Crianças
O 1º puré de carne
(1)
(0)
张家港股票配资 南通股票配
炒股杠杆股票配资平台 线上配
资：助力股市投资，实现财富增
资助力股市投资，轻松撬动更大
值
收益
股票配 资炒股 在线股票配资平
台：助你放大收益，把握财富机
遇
********
● **What you will do**
Write down only the closing run of lines: the one containing "炒股杠杆股票配资平台 线上配" and every line after it to the end of the entries, exactly.

● **Task response**
炒股杠杆股票配资平台 线上配
资：助力股市投资，实现财富增
资助力股市投资，轻松撬动更大
值
收益
股票配 资炒股 在线股票配资平
台：助你放大收益，把握财富机
遇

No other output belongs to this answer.